Rescate, estética y comercio
Después del derrumbe del Socialismo Real, y con una Cuba en plena penuria del período especial, Scorsese y Coppola, que ignoraban completamente su existencia, la descubren y compran los derechos para lanzarla comercialmente en los Estados Unidos. Scorsese llegó a decir que, de haberla visto en su momento, él sería un director diferente. Otra ironía que aprovecha las carencias y contradicciones. Un dato que recuerda la importancia de la apuesta a la diversidad, tanto en la creación como en la valoración de propias producciones. Algo que no implica solo el gusto oficial ni académico sino también los vaivenes del popular. Hay que asumir la complejidad de una sociedad para articular valoraciones en el devenir de su trayectoria, donde nunca todo es armonía en la dialéctica del arte, tantas veces sumido en un movimiento pendular de un opuesto a otro.

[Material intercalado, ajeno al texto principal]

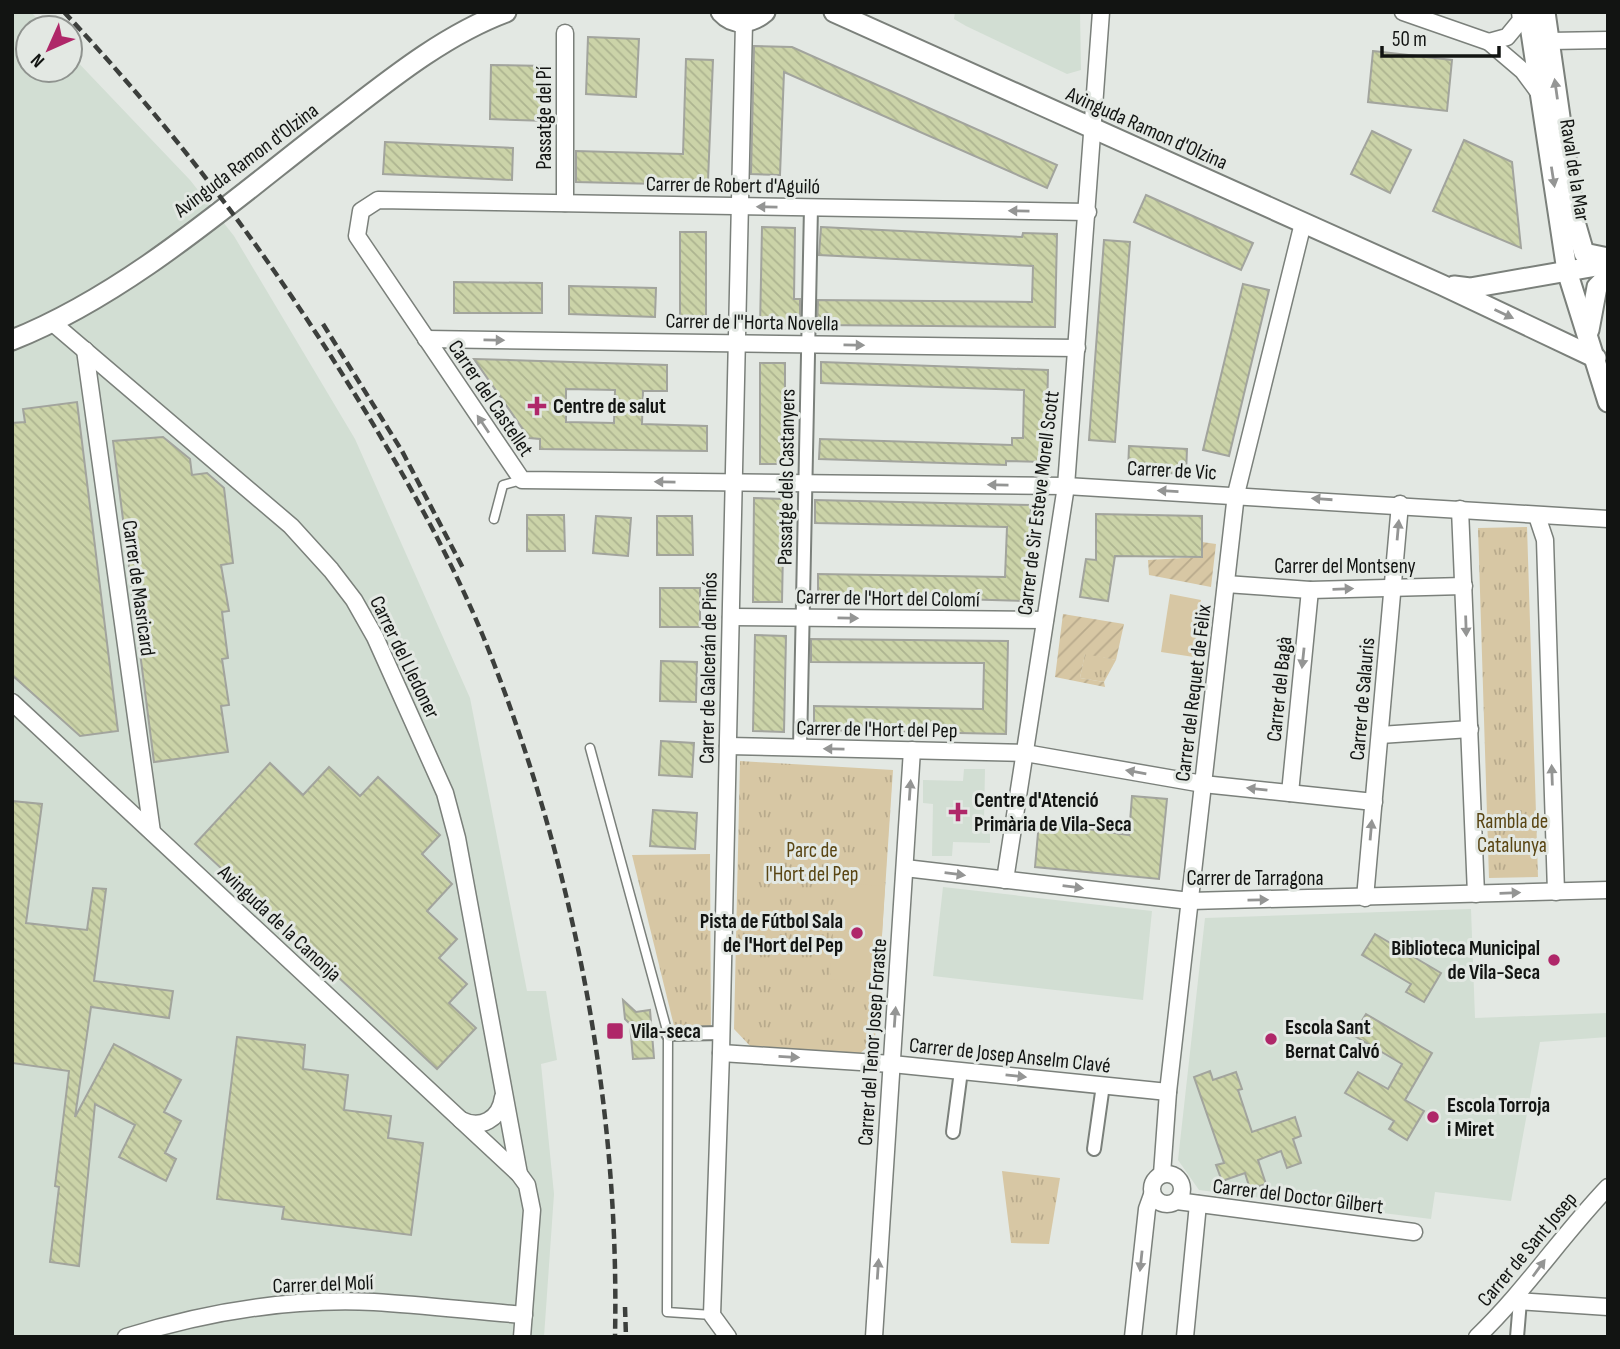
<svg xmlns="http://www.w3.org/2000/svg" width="1620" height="1349" viewBox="0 0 1620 1349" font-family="'Sofia Sans Condensed',sans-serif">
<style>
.built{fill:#d2ded3}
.grass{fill:url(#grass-tufts)}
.garden{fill:url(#garden-furrows)}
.pitch{fill:#d7c7a4}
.building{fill:url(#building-back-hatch);stroke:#a2a49d;stroke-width:2;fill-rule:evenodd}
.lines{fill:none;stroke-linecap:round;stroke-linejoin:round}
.service-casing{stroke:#7b807b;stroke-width:11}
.pedestrian-casing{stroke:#7b807b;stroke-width:16}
.minor-casing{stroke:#7b807b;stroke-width:19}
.tertiary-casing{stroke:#7b807b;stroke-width:23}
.service{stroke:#fff;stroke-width:8}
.pedestrian{stroke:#fff;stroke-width:12}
.minor{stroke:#fff;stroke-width:16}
.tertiary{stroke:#fff;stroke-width:19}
.rail{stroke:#3c3f3c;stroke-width:4.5;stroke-dasharray:10 5;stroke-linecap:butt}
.oneway{fill:#949594}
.poi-dot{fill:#af2769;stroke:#e3e8e3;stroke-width:2.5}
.labels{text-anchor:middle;stroke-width:6;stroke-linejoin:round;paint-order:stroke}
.street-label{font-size:21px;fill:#121412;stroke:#e3e8e3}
.poi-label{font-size:21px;font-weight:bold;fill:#121412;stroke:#e3e8e3;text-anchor:start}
.park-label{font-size:21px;fill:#594513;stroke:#e3e8e3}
</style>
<defs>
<pattern id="grass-tufts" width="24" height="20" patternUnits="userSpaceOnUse" patternTransform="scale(1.75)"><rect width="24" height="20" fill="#d7c7a4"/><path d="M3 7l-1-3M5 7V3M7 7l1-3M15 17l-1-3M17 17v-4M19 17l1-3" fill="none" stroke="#b8aa8c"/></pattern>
<pattern id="garden-furrows" width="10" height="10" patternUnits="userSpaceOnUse" patternTransform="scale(1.75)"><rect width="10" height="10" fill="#d7c7a4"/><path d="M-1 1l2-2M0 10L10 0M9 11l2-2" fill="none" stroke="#b8aa8c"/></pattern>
<pattern id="building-back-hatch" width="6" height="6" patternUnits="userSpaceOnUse" patternTransform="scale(1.75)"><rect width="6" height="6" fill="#cbd3a8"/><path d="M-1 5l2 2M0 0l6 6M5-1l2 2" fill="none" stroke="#adb490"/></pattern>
</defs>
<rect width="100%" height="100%" fill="#e3e8e3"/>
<g class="built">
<polygon points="12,12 31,12 46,28 28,28 28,70 70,70 70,54 190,180 234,236 355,439 470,698 527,991 546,991 557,1060 541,1064 554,1194 544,1337 12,1337"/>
<polygon points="955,12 1080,12 1081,70 1067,74 966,26 954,19"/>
<polygon points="964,769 985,769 984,820 990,821 990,843 953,842 952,856 932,856 933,804 923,803 923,780 963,781"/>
<polygon points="943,887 1152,911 1143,1000 933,976"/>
<polygon points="1471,909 1475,1018 1608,1013 1608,1037 1540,1042 1511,1201 1435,1192 1431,1219 1199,1190 1178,1160 1205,918"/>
</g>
<g class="grass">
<polygon points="1527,527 1538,877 1489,878 1478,528"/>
<polygon points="1085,653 1116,660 1104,682 1080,678"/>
<polygon points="740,761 893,770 875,1040 856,1057 752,1048 734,1029"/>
<polygon points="710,854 711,1033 676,1034 632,855"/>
<polygon points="1002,1171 1060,1178 1049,1244 1011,1243"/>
</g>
<g class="garden">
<polygon points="1202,542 1216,544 1211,587 1149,575 1148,560 1201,557"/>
<polygon points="1063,614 1124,624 1116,660 1085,654 1080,678 1104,682 1105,687 1055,677"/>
</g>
<g class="pitch">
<polygon points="1170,594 1201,600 1194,657 1161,652"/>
<polygon points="836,883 885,886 879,983 830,979"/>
</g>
<g class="building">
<polygon points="588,37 639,39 636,97 586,94"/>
<polygon points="754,46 792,47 1057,165 1047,188 784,72 780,175 751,174"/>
<polygon points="1373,51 1452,60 1447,111 1368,102"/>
<polygon points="686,59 713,60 708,181 660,179 659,184 576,182 576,151 683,154"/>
<polygon points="491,65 547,66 547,121 490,119"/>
<polygon points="1372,131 1411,150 1390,193 1351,174"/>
<polygon points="1464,140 1512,162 1521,248 1433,211"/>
<polygon points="385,142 513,148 512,180 383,174"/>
<polygon points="1146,195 1253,243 1241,270 1134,222"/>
<polygon points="762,227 795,228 794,299 800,299 800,325 793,324 793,329 760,329"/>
<polygon points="821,227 1022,237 1023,233 1057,234 1055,327 817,325 818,300 1032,302 1033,266 819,255"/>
<rect x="680" y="232" width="26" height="84"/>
<polygon points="1104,240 1130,242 1115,442 1089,440"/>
<polygon points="454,282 542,283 542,313 454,313"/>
<polygon points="1243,284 1269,290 1229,456 1203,450"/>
<polygon points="569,286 656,288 655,317 569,314"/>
<path d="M474,359L667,365V391H643L642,424L707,426V451L540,449V439L529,438ZM566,389L615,390L614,423L566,422Z"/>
<polygon points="821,362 1048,370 1046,462 1006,461 1006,465 819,459 820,439 1012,445 1012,438 1023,438 1024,390 821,383"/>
<rect x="760" y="363" width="25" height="101"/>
<polygon points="77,402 118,731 80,736 12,675 12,423 25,422 23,409"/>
<polygon points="163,437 190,459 192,475 207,473 224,488 233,563 221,565 229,611 222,612 228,658 222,659 229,705 221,706 228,752 154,762 113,441"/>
<polygon points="1129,446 1187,449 1186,474 1128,471"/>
<polygon points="754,498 784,499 782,602 753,602"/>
<polygon points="815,500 1031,505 1028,601 818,595 818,574 1005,577 1007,527 815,523"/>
<polygon points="1096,514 1202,516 1202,557 1115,556 1108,601 1080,597 1086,559 1096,560"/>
<polygon points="527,515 564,515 565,551 527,551"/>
<polygon points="596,516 631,518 628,556 593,553"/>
<polygon points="657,516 692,516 693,555 657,555"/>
<rect x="660" y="588" width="40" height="39"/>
<polygon points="755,635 786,636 784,732 753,731"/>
<polygon points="811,639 1008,641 1006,734 814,730 814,706 983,709 984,663 811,662"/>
<polygon points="661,661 697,662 696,702 660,701"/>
<polygon points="661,741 694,743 692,777 659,775"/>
<polygon points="270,763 303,795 329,767 360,796 378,777 440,835 422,854 452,884 427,911 457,939 439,958 467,984 449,1003 476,1028 437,1069 195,844"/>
<polygon points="1132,796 1167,799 1159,879 1035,867 1039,822 1129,835"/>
<polygon points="12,801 42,804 26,923 87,930 93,888 106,889 94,981 173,991 169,1018 91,1007 75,1117 114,1044 181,1080 164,1112 181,1121 165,1153 176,1159 166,1181 119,1157 135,1125 95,1104 79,1266 50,1262 59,1187 55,1186 69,1071 12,1063"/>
<polygon points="653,810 697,813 695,849 650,846"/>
<polygon points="1375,934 1441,973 1424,1002 1406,992 1411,984 1362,955"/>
<polygon points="623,1000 636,1012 650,1010 654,1058 633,1059 630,1024 625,1019"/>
<polygon points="1366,1014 1432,1053 1405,1100 1424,1111 1407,1140 1389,1129 1394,1121 1345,1093 1358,1072 1388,1089 1402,1064 1353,1035"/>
<polygon points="237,1037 305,1045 303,1069 348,1075 344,1110 391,1116 388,1138 423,1143 411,1235 282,1219 284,1207 217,1199"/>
<polygon points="1210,1071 1213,1080 1236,1072 1242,1089 1238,1090 1252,1132 1295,1117 1301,1136 1293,1139 1301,1163 1287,1168 1281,1151 1258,1160 1266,1184 1250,1189 1245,1173 1222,1181 1216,1165 1224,1163 1194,1077"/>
</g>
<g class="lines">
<defs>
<g id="service">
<polyline points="494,519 503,485 522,480"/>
<polyline points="590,748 668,1034 667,1312 712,1315"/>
</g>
<g id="pedestrian">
<polyline points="800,748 811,207"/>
<polyline points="668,1034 721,1033"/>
<polyline points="953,1132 961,1071"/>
<polyline points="1094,1149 1103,1085"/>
<polyline points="1517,1337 1520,1301"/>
</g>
<g id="minor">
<polyline points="1403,12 1489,42 1523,71 1540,94"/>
<polyline points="1549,41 1608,40"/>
<polyline points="1489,42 1507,37 1521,20 1520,12"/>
<polyline points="565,203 565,33"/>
<polyline points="1088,212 378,200 361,211 357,236 522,480 1066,486 1608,519"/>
<polyline points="54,324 291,526 331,570 354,600 375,637 445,793 457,838 519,1174"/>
<polyline points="426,339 1077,348"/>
<polyline points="85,350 152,832"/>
<polyline points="1460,509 1476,894"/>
<polyline points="1537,516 1545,540 1556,892"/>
<polyline points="1226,584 1310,590 1464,586"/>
<polyline points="731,617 1045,620"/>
<polyline points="12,702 519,1174 527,1185 532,1210 522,1337"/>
<polyline points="1380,735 1470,729"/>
<polyline points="728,746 1025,753 1203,784 1374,802"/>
<polyline points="1290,793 1310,590"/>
<polyline points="905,868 1190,901 1608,890"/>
<polyline points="1005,880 1066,486 1101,12"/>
<polyline points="1365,898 1400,504"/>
<polyline points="721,1053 892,1064 1168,1092"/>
<path d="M461,1120C481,1130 500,1119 503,1097"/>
<circle cx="1167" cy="1189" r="15"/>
<polyline points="1162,1174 1168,1092 1236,494 1303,223"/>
<polyline points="1177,1201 1414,1232"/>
<polyline points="1515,1301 1608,1307"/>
<path d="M126,1337C206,1312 290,1298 374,1302C424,1305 474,1311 524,1315"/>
<polyline points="728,1337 712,1315 721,1053 744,22"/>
<polyline points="874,1337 912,750"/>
<polyline points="1133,1337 1147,1209 1152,1195"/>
<polyline points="1185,1337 1198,1204"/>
<path d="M1477,1337C1525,1291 1562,1235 1608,1187"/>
</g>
<g id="tertiary">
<path d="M721,12C734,26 751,24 765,12"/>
<polyline points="834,12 1442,285 1596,358"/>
<polyline points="1528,12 1567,271 1608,402"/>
<polyline points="1545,12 1575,222 1584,253 1608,258"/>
<polyline points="1454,286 1470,288 1608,264"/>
<polyline points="1589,330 1597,287 1608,276"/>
<path d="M12,340C133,292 242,192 345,114C394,76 447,34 506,12"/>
</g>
</defs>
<use href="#service" class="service-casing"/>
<use href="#pedestrian" class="pedestrian-casing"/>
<use href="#minor" class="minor-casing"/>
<use href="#tertiary" class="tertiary-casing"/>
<use href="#service" class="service"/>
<use href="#pedestrian" class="pedestrian"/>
<use href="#minor" class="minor"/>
<use href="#tertiary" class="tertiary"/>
<g class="rail">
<path d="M64,12C176,132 264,248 351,388C400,467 447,549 483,636C572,856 620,1099 615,1337"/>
<polyline points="323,324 402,451 464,570"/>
<polyline points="625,1307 626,1337"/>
</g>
</g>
<defs><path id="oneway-solid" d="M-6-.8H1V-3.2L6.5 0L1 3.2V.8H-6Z" transform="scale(1.75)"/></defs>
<g class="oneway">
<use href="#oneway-solid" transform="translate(1556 89) rotate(-98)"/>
<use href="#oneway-solid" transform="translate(1553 177) rotate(81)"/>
<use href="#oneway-solid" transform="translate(767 207) rotate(-179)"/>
<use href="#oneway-solid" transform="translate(1019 211) rotate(-179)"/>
<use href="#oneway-solid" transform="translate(1504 314) rotate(25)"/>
<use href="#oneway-solid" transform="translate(494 340) rotate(1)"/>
<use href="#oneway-solid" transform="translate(854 345) rotate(1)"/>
<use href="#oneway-solid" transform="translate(483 424) rotate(-124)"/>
<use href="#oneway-solid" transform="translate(665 482) rotate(-179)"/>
<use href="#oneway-solid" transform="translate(998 485) rotate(-179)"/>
<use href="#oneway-solid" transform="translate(1168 491) rotate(-177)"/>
<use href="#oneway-solid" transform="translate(1322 499) rotate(-176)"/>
<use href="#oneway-solid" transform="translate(1398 530) rotate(-85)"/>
<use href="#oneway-solid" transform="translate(1343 589) rotate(-2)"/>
<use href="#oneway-solid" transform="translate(848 618) rotate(1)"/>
<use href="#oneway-solid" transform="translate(1466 626) rotate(88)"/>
<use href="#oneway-solid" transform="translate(1303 658) rotate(96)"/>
<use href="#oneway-solid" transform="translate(834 749) rotate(-179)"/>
<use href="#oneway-solid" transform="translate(1136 772) rotate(-170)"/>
<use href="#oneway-solid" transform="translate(1552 775) rotate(-92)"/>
<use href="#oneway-solid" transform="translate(1257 789) rotate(-174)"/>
<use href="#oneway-solid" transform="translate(910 790) rotate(-86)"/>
<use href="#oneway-solid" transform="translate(1371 830) rotate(-85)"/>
<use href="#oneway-solid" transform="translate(955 874) rotate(7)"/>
<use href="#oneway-solid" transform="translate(1073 887) rotate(7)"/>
<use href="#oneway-solid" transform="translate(1510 893) rotate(-2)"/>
<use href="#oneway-solid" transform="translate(1258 900) rotate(-1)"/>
<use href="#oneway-solid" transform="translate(895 1017) rotate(-86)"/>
<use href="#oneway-solid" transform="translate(789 1057) rotate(3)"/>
<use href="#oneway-solid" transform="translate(1016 1076) rotate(6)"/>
<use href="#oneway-solid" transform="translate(1141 1261) rotate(96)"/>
<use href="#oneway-solid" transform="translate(1539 1268) rotate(-54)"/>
<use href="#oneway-solid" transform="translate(878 1269) rotate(-86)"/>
</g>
<g class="poi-dot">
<path d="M533.5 395.5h7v7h7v7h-7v7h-7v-7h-7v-7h7z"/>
<path d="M954.5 801.5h7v7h7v7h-7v7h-7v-7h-7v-7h7z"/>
<circle cx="857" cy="933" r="7"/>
<circle cx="1554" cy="960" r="7"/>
<rect x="606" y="1022" width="18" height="18" rx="3.5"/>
<circle cx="1271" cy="1039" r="7"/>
<circle cx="1433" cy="1117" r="7"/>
</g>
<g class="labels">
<g class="street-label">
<text transform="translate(544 118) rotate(-90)" y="7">Passatge del Pí</text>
<text transform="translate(1147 128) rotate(24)" y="7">Avinguda Ramon d'Olzina</text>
<text transform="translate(246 160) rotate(-37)" y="7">Avinguda Ramon d'Olzina</text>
<text transform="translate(1575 170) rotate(81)" y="7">Raval de la Mar</text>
<text transform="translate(733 185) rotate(1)" y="7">Carrer de Robert d'Aguiló</text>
<text transform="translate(752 322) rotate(1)" y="7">Carrer de l''Horta Novella</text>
<text transform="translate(491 398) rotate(56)" y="7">Carrer del Castellet</text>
<text transform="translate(1172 470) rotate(3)" y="7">Carrer de Vic</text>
<text transform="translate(786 477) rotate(-89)" y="7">Passatge dels Castanyers</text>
<text transform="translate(1038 503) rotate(-83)" y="7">Carrer de Sir Esteve Morell Scott</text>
<text x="1345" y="573">Carrer del Montseny</text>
<text transform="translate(139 588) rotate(82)" y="7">Carrer de Masricard</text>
<text transform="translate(888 598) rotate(1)" y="7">Carrer de l'Hort del Colomí</text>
<text transform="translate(405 657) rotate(64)" y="7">Carrer del Lledoner</text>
<text transform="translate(708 668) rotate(-89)" y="7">Carrer de Galcerán de Pinós</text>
<text transform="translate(1279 689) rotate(-84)" y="7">Carrer del Bagà</text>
<text transform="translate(1193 693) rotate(-83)" y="7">Carrer del Requet de Fèlix</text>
<text transform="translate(1362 699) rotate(-85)" y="7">Carrer de Salauris</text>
<text transform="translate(877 729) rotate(1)" y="7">Carrer de l'Hort del Pep</text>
<text x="1255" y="885">Carrer de Tarragona</text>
<text transform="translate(280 923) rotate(43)" y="7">Avinguda de la Canonja</text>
<text transform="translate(872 1042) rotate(-86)" y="7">Carrer del Tenor Josep Foraste</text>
<text transform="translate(1010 1055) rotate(6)" y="7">Carrer de Josep Anselm Clavé</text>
<text transform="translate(1298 1196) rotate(7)" y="7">Carrer del Doctor Gilbert</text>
<text transform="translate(1527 1249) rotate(-50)" y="7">Carrer de Sant Josep</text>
<text transform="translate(323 1284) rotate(-2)" y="7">Carrer del Molí</text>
</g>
<g class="poi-label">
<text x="553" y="413">Centre de salut</text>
<text x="974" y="807">Centre d'Atenció<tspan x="974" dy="24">Primària de Vila-Seca</tspan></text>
<text x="843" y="928" text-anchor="end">Pista de Fútbol Sala<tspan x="843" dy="24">de l'Hort del Pep</tspan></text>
<text x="1540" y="955" text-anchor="end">Biblioteca Municipal<tspan x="1540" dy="24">de Vila-Seca</tspan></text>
<text x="1285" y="1034">Escola Sant<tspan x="1285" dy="24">Bernat Calvó</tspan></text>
<text x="631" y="1038">Vila-seca</text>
<text x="1447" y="1112">Escola Torroja<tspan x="1447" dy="24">i Miret</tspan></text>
</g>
<g class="park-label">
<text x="1512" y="828">Rambla de<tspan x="1512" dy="24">Catalunya</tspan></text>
<text x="812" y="857">Parc de<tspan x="812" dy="24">l'Hort del Pep</tspan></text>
</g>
</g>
<rect width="1620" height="1349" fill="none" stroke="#121412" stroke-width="28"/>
<g transform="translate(49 49) rotate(225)"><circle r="33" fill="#e3e8e3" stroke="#8f938f" stroke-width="2"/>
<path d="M0-5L12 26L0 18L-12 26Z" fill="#af2769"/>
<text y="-10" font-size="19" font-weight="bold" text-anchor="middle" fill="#121412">N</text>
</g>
<path d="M1382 46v10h117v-10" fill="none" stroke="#121412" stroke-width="3.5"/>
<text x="1392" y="46" font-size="21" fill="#121412" stroke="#e3e8e3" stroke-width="5" paint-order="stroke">50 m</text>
</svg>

La paradoja es que, para los cubanos que contaron emocionados su participación en Soy Cuba, la sensación de maravilla sobre cómo se hizo choca con el disgusto de su resultado. Y la mayoría se sorprende de las valoraciones de la crítica norteamericana tras el relanzamiento. Es que semejante revalorización no deja de ser paradójica. El capitalismo renace comercialmente lo que antes criticaba. Cuando el comunismo no parece peligroso, el realismo socialista es bueno.
Alfredo Guevara, creador y por años al frente del ICAIC, afirmaba que "ahora, todo ese redescubrimiento de la película por otros, me encanta pero me hace reflexionar: Cuando la película era un apoyo necesario, fue ignorada; cuando es una pieza de arqueología, es rescatada”. El problema es que no fue desde la matriz imperial donde se produjo el archivo, el olvido y la ignorancia, sino en los países que fueron sus propios productores.
El documental del brasileño Ferraz, filmado en Cuba, recrea la increíble aventura de hacer “Soy Cuba” con algunos de los técnicos sobrevivientes junto a un soviético que volvió emocionado a la isla.
Para entender mejor de qué se trata, vale la cita del crítico norteamericano J. Hoberman que tituló su nota “Soy Cuba, una alucinación bolchevique” y dice: “Hay fósiles que los cinepaleontólogos buscan y fósiles cinematográficos que se aprecian de forma milagrosa. Soy Cuba pertenece a estos últimos. Fue tan inesperado como el de un mamut siberiano preservado bajo las arenas de una isla tropical".